### Aim of the exercise
Please output the text of the items as a numbered list, from the start of the items through the line that contains "L’atelier #37 du", with blank lines skipped. Leave the pictures out.

◇ ◇ ◇ ◇ ◇ ◇ ◇

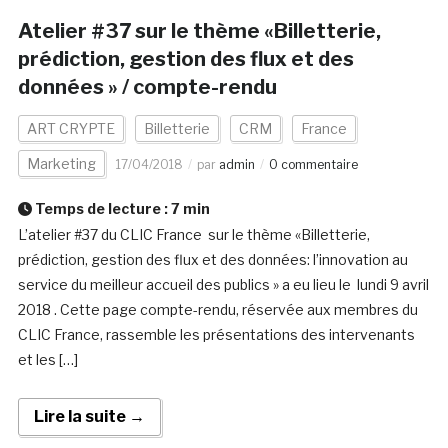
Atelier #37 sur le thème «Billetterie,
prédiction, gestion des flux et des
données » / compte-rendu
ART CRYPTE
Billetterie
CRM
France
Marketing
17/04/2018
par
admin
0 commentaire
Temps de lecture :
7
min
L’atelier #37 du CLIC France sur le thème «Billetterie,
prédiction, gestion des flux et des données: l’innovation au
service du meilleur accueil des publics » a eu lieu le lundi 9 avril
2018 . Cette page compte-rendu, réservée aux membres du
CLIC France, rassemble les présentations des intervenants
et les […]
Lire la suite →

◇ ◇ ◇ ◇ ◇ ◇ ◇

### Task response
1. Atelier #37 sur le thème «Billetterie,
2. prédiction, gestion des flux et des
3. données » / compte-rendu
4. ART CRYPTE
5. Billetterie
6. CRM
7. France
8. Marketing
9. 17/04/2018
10. par
11. admin
12. 0 commentaire
13. Temps de lecture :
14. 7
15. min
16. L’atelier #37 du CLIC France sur le thème «Billetterie,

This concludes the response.